[Dovecot] Question about "slow" storage but fast cpus, plenty of ram and dovecot

Javier de Miguel Rodrí­guez javierdemiguel at us.es
Tue Dec 14 14:15:09 EET 2010

> Javier, your number and type of spindles aren't the source of your I/O
> bottleneck.  Your array controller is.  Or, more specifically, its lack
> of enough fast network ports is the problem.  The P4300 BK718A model of
> which you speak only has two 1GbE iSCSI ports.  That's only 200 MB/s
> full duplex.  That's less link bandwidth than a single 2 Gbit fiber
> channel interface.  2 Gbit FC is 2 generations and over 8 years old now.
>   It was superseded by 4 Gbit FC and then 8 Gbit FC, which is the current
> standard.  8 Gbit FC provides 800 MB/s full duplex bandwidth per link.

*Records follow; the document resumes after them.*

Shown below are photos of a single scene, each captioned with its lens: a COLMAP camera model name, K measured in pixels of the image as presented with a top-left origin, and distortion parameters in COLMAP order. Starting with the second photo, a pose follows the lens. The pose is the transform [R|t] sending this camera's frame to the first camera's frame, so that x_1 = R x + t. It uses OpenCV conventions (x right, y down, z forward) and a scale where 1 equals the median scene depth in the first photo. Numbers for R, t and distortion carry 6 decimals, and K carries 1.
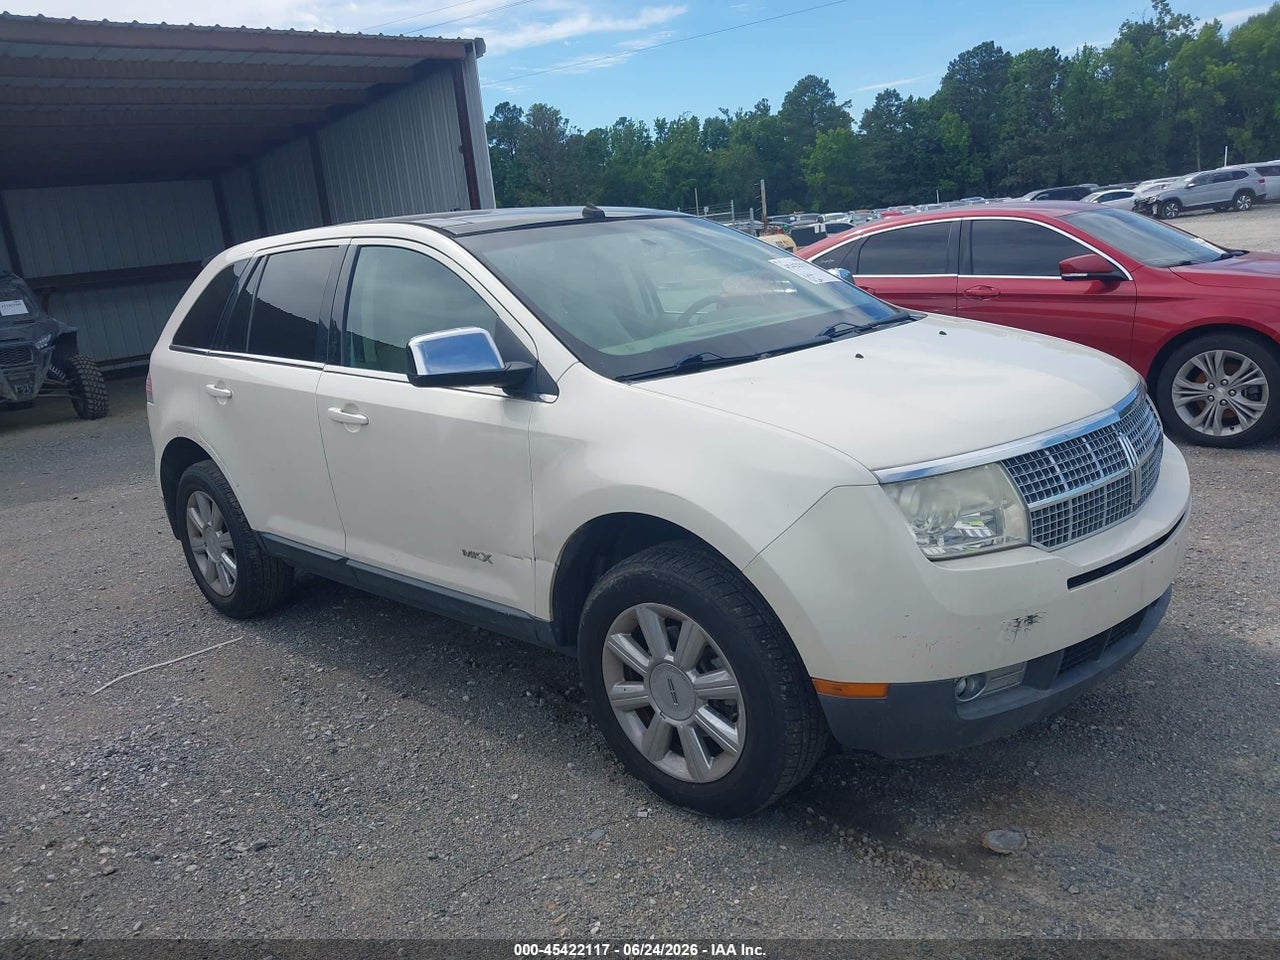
lens RADIAL K [[1006.5, 0, 637.3], [0, 1006.5, 480.2], [0, 0, 1]] dist [0.030163, -0.013000]
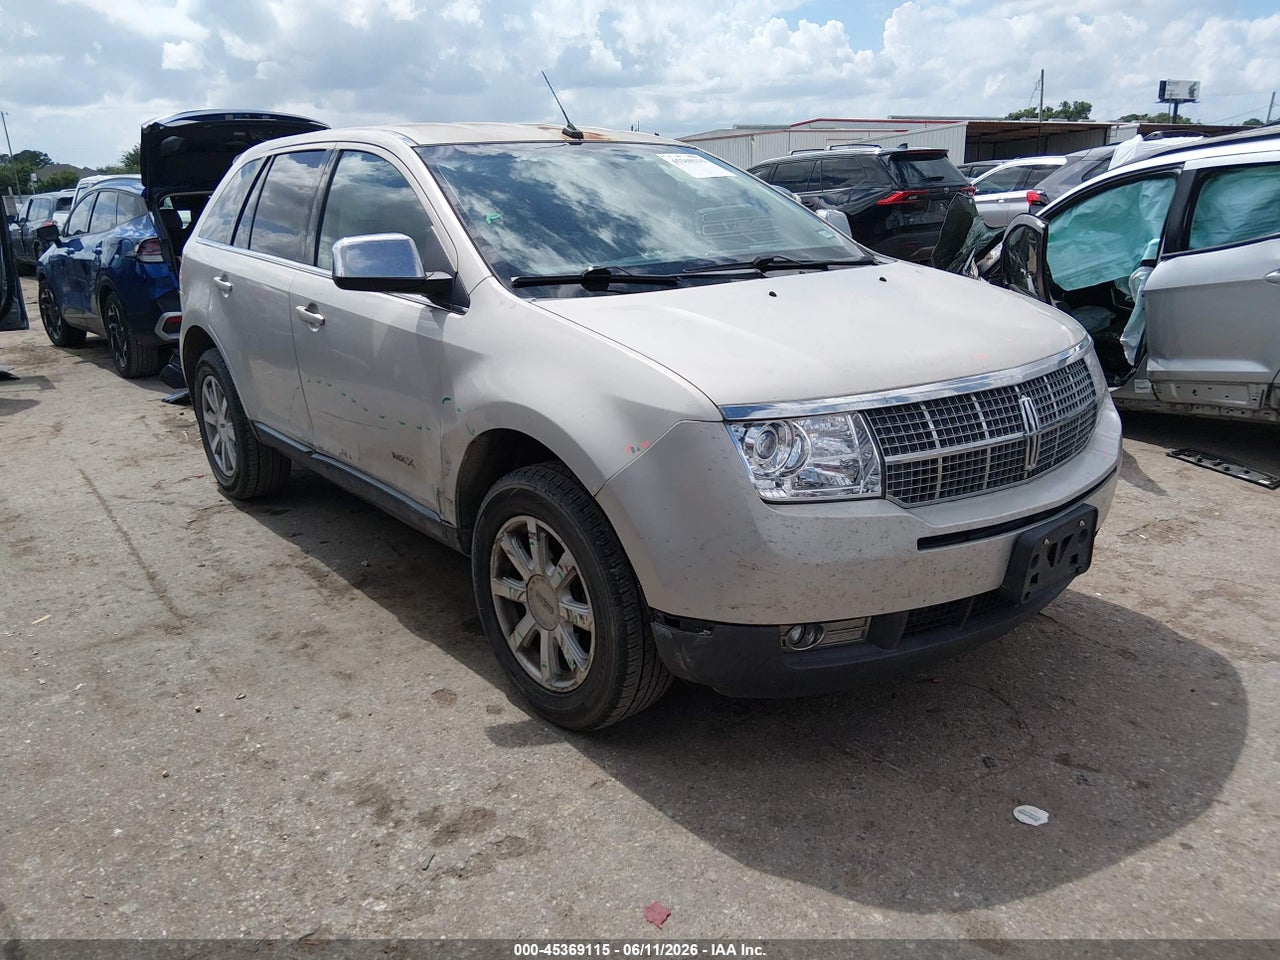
lens RADIAL K [[1006.5, 0, 628.5], [0, 1006.5, 470.5], [0, 0, 1]] dist [0.030163, -0.013000]
pose [[0.986081, 0.102533, -0.130883, 0.245510], [-0.094974, 0.993500, 0.062756, -0.000651], [0.136467, -0.049452, 0.989410, 0.008659]]
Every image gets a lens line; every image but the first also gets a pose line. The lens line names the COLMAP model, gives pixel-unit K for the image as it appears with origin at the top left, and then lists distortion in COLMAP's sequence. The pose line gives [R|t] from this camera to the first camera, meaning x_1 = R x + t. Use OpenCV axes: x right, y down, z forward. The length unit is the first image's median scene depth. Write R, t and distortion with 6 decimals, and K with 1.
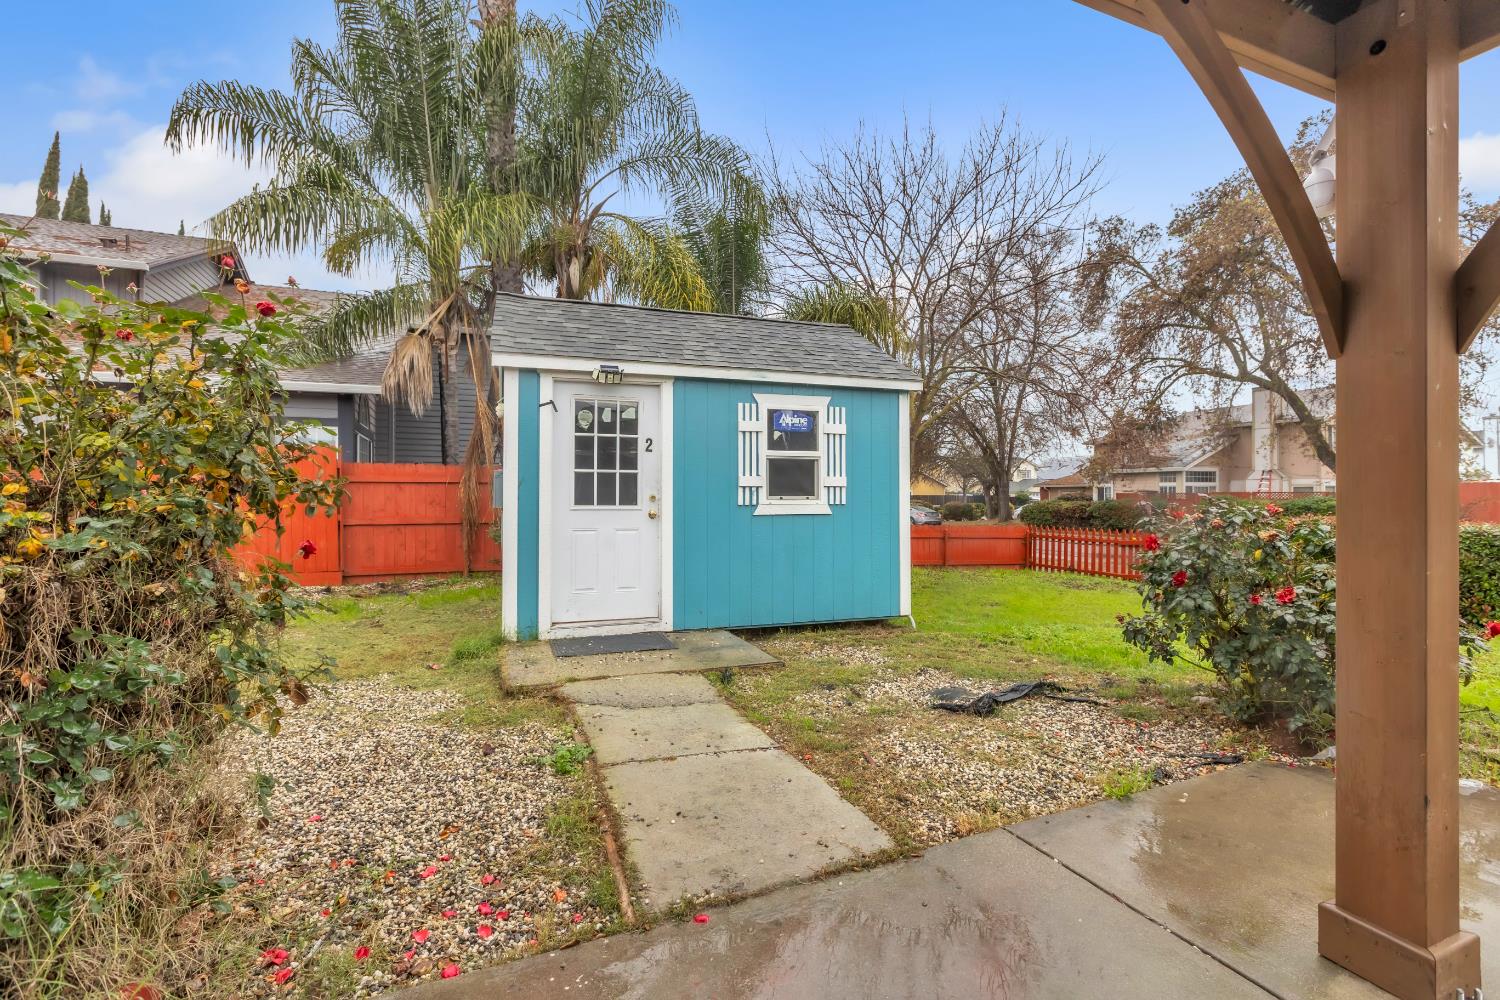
lens RADIAL K [[681.9, 0, 751.5], [0, 681.9, 496.3], [0, 0, 1]] dist [-0.002281, -0.000104]
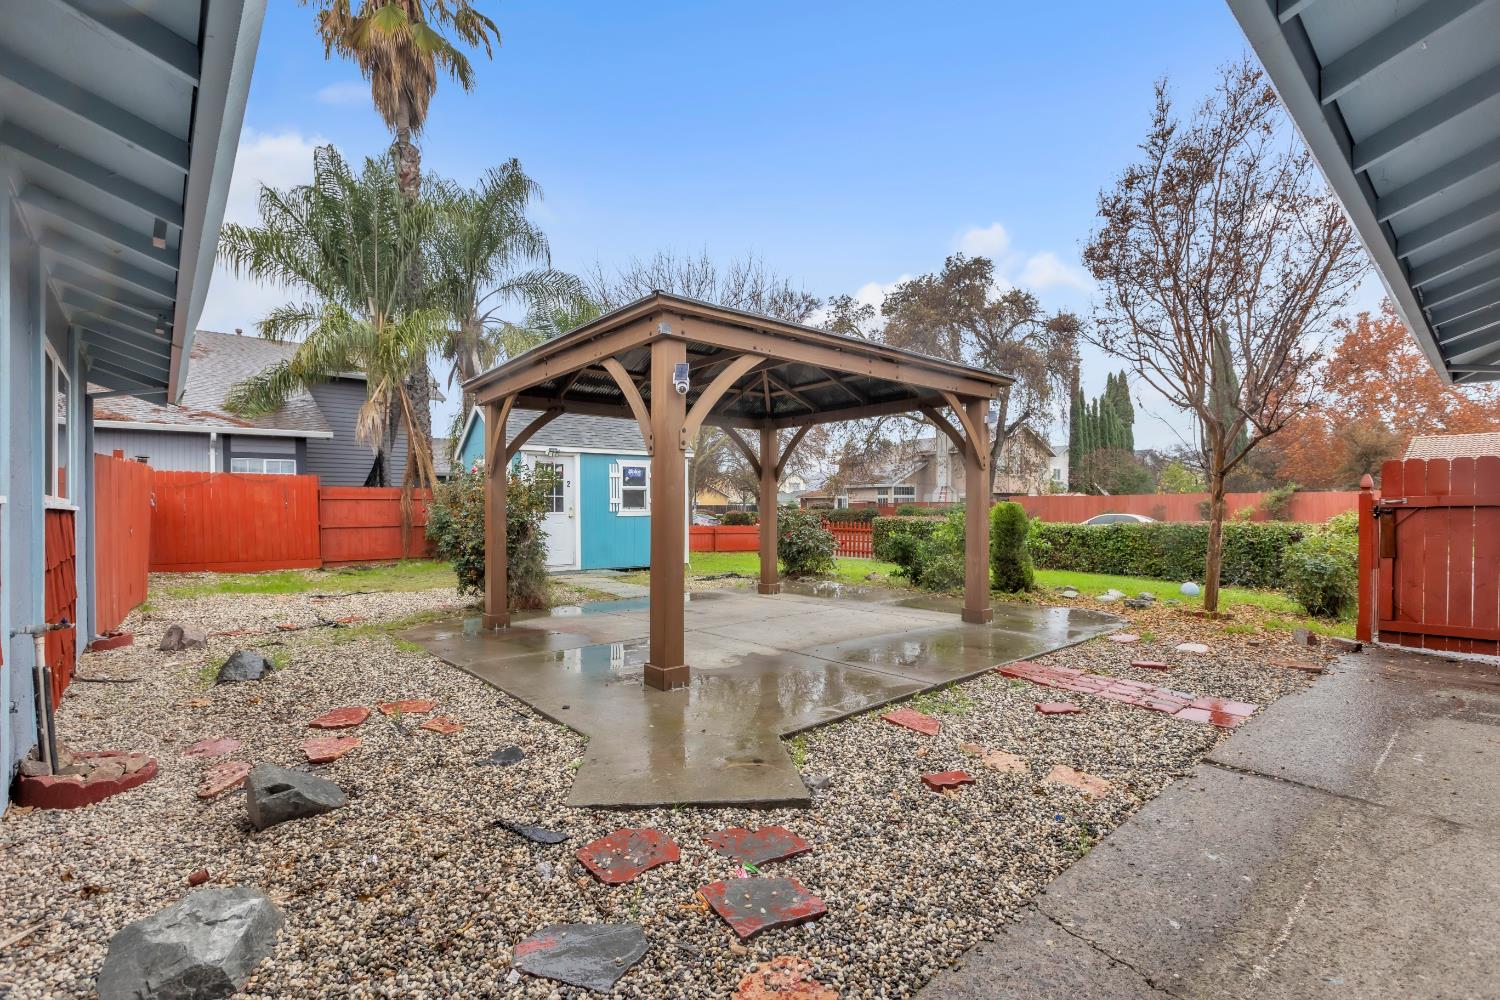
lens RADIAL K [[681.9, 0, 751.5], [0, 681.9, 496.3], [0, 0, 1]] dist [-0.002281, -0.000104]
pose [[0.953671, -0.000399, 0.300851, -0.138343], [0.004741, 0.999895, -0.013704, -0.002415], [-0.300814, 0.014495, 0.953573, -0.683751]]
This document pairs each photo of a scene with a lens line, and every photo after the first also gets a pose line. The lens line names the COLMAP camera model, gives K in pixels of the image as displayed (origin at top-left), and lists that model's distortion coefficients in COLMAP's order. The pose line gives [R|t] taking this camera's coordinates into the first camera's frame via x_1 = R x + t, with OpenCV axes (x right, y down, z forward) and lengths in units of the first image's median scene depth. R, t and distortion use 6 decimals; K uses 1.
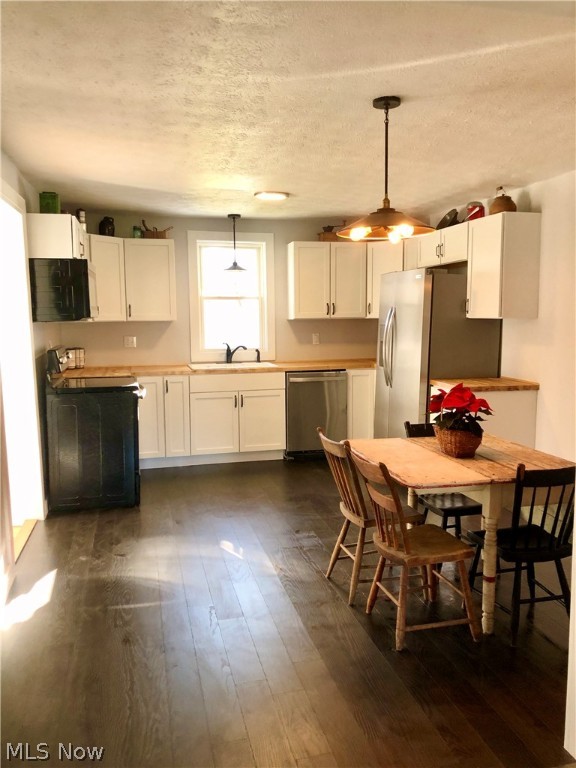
lens RADIAL K [[624.0, 0, 291.5], [0, 624.0, 384.0], [0, 0, 1]] dist [0.040913, -0.050844]
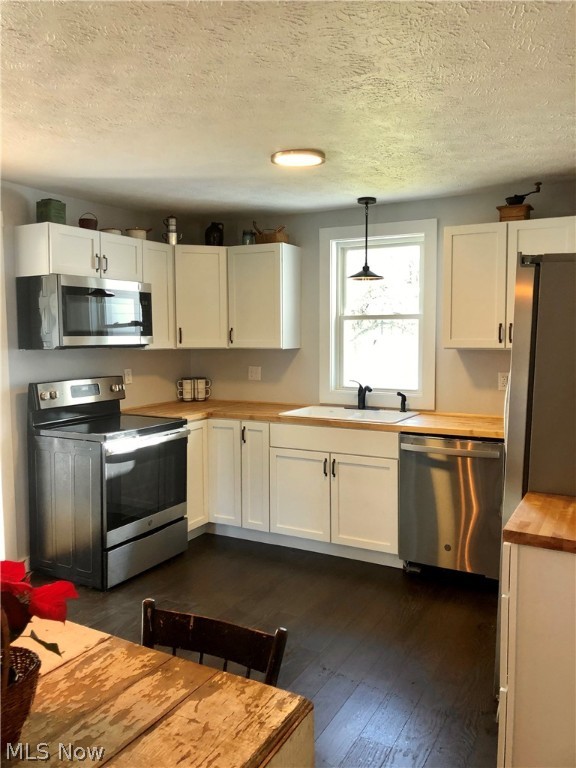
lens RADIAL K [[624.0, 0, 273.5], [0, 624.0, 374.0], [0, 0, 1]] dist [0.040913, -0.050844]
pose [[0.742573, 0.047771, -0.668059, 0.364668], [-0.077297, 0.996901, -0.014633, -0.067739], [0.665290, 0.062505, 0.743964, 0.501294]]
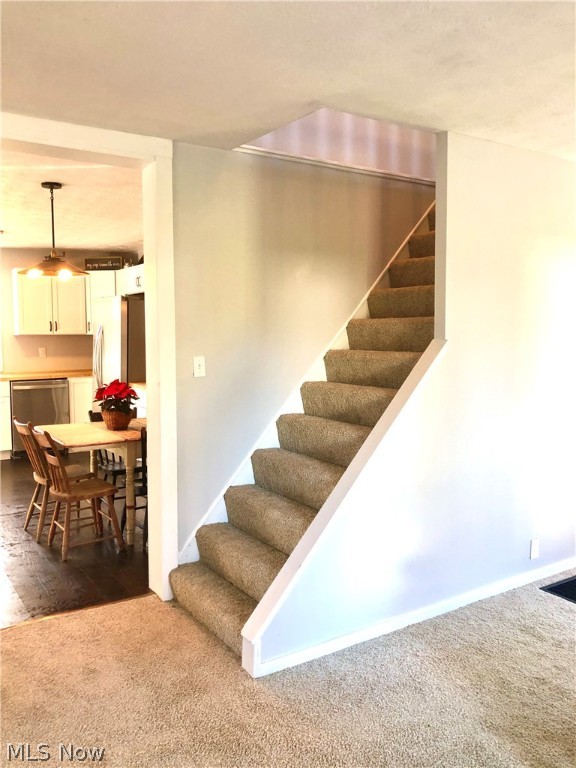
lens RADIAL K [[624.0, 0, 289.4], [0, 624.0, 378.4], [0, 0, 1]] dist [0.040913, -0.050844]
pose [[0.939022, -0.021903, 0.343160, 0.088453], [0.034469, 0.998938, -0.030562, 0.032998], [-0.342126, 0.040526, 0.938780, -0.292693]]
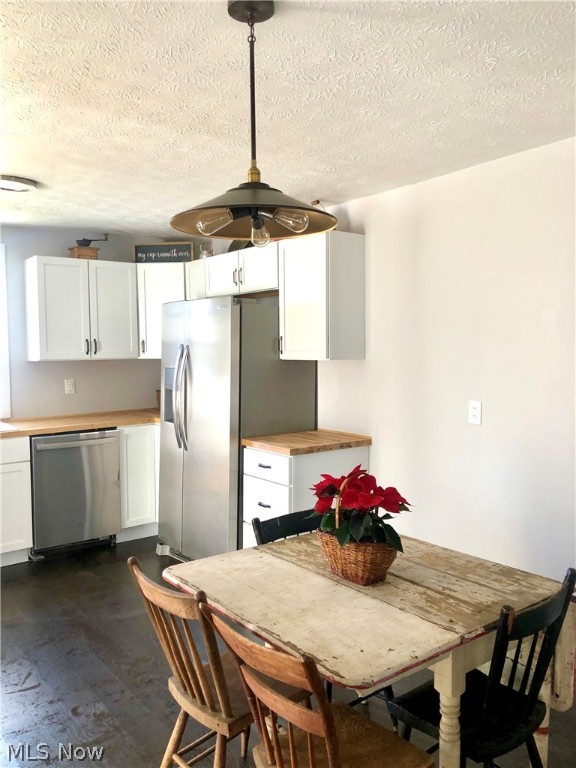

     Hmm... I do not fully agree with your reasoning. An imap server is 
a lot of random I/O, not too much bandwith. Our
LeftHand Networks have two 1 Gbein adaptive load balancing (a kind of 
active-active connection), meaning 4 gbps full duplex.

     I attach you a screenshot of the perfomance of the lefthand: 
Average: 15 MB/seg, 1.700 IOPS. Highest load (today) is ~62 MB/seg, with 
a whooping 9000 IOPS, mucho above the theorical iops of 2 raid5 of 8 
disks each (SAS 15K), the cache is working as expected, and queue depth 
of 226 (a bit overloaded, though)

> There are many other fine SAN arrays on the market.  I mention Nexsan
> merely because they are very affordable, fast as hell for the price,
> easy to manage, and I've used them.  Due to the low price, they lack the
> more advanced features of higher priced units, such as snapshots, remote
> replication, etc.  As I mentioned, I'm not a big fan of relying on SAN
> controllers to perform all my disaster recovery functions, so I do that
> with software, such as VCB, and a dedicated backup server with a SAN
> attached robotic library.  Thus, the lack of this functionality in the
> Nexsan units is not an issue here.
     We have more than 65k users, and we need active-active disaster 
recovery. Half of our ESX cluster & lerfthands are in a location, the 
other half is in other location, and we have tested that shutting down a 
complete site we can recover in minutes (simply, the VMs start launching 
in the other one). Only lefthand (in the cheap market)  gave us realtime 
replication of storage, a kind of "network raid 1" for our storage...

     I still think that my problem is IOPs related, no bandwith related. 
My maximum bandwith today was 60 MB/seg, that fits entirely in 1 Gbps, 
but the queue depth is high because of the lot of iops (9000) that 
"only" 16 disks can not handle. I can buy better storage heads to delay 
all that writes, or avoid a lot of them putting the indexes in a SSD or 
in a ramdisk.

     Thank for all the info, I did not know about Nexsan.